I was drawn to this song by the fantastic cover created by Misanthropic Artworks, and the song is fantastic as well. The intro is mid-paced and dramatic, and it remains grand and bombastic even after the eruption comes. There’s magnetic bass work in the song as well as extravagant vocal viciousness, and the savage riffing is heart-swelling stuff with a triumphant, panoramic sweep. The fallen angel rises in terrible glory through this song.

http://www.seancerecords.com
https://www.facebook.com/ignisgehenna/

 

 

  6 Responses to “SHADES OF BLACK (PART 1): ASH BORER, LASTER, DEUS MORTEM, IGNIS GEHENNA”

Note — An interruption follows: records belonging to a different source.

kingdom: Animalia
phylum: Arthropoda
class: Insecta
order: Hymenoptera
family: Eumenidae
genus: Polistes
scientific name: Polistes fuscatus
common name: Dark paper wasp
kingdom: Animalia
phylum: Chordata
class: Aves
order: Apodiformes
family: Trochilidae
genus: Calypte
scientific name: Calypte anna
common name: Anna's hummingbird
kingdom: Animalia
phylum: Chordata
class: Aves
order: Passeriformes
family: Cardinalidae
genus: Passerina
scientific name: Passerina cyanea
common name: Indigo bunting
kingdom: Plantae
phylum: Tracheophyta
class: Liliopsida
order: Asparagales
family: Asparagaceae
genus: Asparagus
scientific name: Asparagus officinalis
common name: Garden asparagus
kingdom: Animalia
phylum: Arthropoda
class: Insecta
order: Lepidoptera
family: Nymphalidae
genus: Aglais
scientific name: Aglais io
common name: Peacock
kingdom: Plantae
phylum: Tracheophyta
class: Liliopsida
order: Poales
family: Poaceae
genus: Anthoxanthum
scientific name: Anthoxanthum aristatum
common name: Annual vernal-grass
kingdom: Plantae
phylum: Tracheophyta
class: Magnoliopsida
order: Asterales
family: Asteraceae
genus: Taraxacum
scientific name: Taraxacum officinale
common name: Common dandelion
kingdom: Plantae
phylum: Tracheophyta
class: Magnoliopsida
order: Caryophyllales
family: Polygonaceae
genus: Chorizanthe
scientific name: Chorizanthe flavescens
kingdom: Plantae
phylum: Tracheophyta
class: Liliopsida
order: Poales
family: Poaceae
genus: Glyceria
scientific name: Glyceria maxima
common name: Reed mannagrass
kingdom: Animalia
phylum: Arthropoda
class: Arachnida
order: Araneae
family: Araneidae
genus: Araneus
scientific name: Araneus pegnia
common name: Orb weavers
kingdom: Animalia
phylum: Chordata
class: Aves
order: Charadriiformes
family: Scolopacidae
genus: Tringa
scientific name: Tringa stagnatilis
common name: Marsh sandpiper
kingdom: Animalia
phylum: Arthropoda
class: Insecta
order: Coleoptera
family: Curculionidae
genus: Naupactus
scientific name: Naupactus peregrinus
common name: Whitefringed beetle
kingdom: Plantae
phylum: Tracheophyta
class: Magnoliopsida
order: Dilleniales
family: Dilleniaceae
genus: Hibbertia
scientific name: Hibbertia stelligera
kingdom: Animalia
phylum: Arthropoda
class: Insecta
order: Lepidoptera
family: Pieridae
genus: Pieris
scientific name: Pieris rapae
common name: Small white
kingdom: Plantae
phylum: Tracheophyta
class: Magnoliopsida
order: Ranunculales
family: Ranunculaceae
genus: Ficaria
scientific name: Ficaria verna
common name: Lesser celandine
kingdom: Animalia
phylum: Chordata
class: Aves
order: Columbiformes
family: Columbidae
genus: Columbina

  1. That Deus Mortem EP grows gradually stronger through its span, with the lovely final song delivering de coup de grâce. Just when I thought I was full*, Ignis Gehenna delivers a dessert I can’t refuse. And now, I’m left with a lust for more.
    (*or dead, depending on what stupid allegory to go with.)

  2. Man, this is that time of year when its all almost too much. So many bands releasing around Halloween and the later months. But its also a great thing. Just can be overwhelming when so many things flood the market. And its only my insane lust for new metal that keeps me at a fever pitch.

    That said… Those Ash Borer guys have been flooding the market lately. Both the Urzeit album and the Uskumgallu album are really great releases this year. Possibly a bit more vital than this latest Ash Borer.

    Love the cover for that Ignus Gehenna album!